The first half of the 20th century consisted of numerous campaigns against racial and ethnic ridicule in the U.S. Various efforts by ethnic whites – including Italian, Irish, and Jewish groups – to end the circulation of denigrating and insulting stereotypes occurred during the early part of the century (Mintz 1996; Kibler 2009). African Americans succeeded these campaigns during the early part of the civil rights movement as they contested the legacy of blackface minstrelsy and a century’s worth of racist and insulting portrayals of blacks (largely by whites) as uncivilized and buffoonish (Boskin 1979; 1986). By challenging blackface comedy shows like Amos ’n’ Andy, one of the longest running and most popular shows on

radio and television until the civil rights period (Von Schilling 2003), groups like the NAACP sought to improve the public image of African Americans (Boskin 1986; Ely 1991; Haggins 2007).
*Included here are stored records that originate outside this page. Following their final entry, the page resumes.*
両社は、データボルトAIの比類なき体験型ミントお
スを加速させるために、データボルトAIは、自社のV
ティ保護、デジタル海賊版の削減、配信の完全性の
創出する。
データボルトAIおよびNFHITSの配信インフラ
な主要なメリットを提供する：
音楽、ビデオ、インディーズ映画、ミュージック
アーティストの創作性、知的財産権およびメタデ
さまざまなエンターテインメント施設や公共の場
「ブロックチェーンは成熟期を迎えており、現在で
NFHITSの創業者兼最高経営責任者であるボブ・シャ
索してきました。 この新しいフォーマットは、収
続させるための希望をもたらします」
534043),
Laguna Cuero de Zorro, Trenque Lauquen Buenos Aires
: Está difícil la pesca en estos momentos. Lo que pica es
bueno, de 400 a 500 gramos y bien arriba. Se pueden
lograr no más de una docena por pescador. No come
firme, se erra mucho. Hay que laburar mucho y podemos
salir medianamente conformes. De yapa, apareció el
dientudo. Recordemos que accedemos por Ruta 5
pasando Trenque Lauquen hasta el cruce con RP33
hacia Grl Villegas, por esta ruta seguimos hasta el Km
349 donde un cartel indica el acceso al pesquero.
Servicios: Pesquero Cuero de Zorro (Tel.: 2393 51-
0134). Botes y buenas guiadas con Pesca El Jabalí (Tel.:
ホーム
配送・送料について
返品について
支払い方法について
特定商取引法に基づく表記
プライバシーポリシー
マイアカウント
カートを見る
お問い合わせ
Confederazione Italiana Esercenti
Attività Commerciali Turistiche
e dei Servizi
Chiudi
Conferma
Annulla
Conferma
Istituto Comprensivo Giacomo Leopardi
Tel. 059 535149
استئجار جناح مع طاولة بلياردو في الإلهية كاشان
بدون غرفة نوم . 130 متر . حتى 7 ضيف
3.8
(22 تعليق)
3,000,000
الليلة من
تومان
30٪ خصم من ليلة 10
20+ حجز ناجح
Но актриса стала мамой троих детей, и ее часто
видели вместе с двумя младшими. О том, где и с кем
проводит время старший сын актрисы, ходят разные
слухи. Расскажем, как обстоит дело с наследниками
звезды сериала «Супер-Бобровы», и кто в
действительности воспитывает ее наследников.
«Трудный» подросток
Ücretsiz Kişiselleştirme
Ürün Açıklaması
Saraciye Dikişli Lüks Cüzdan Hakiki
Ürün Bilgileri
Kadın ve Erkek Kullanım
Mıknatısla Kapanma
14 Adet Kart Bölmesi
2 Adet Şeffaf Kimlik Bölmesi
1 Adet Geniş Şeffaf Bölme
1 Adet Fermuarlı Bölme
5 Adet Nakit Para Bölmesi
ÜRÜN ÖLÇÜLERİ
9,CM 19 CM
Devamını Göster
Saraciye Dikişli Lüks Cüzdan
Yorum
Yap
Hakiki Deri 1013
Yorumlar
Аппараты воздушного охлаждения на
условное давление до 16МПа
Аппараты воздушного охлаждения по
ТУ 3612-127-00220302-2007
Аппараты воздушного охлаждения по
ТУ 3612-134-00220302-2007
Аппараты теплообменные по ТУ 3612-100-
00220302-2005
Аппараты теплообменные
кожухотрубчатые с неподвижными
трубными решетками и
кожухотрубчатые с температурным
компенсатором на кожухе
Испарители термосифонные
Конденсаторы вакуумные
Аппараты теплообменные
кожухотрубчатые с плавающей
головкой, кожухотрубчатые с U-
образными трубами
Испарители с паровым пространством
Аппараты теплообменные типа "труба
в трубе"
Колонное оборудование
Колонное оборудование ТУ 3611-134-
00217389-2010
During the latter part of the civil rights period, Latinos continued this wave of public protest against racial and ethnic ridicule by challenging anti-Latino caricatures and stereotypes, like Frito-Lays’ “Frito Bandito,” a corn-chip stealing bandit, and comedian Bill Dana’s Latino minstrel character “José Jiménez,” a dim-witted and inarticulate buffoon (Bender 2003; Pérez 2014). The Polish American Congress would follow suit as they challenged the circulation of “Polack jokes” in media that ridiculed Polish immigrants as “stupid,” “crude,” and “brutish” people (Pula 1996). This wave of protests signaled a turning point in American comedy (Apte 1987; Berger 1998), one in which ethnic and racial minorities would no longer sit passively by as Anglo Americans engaged in the “pleasure of racist laughter” (Lott 2013) at their expense.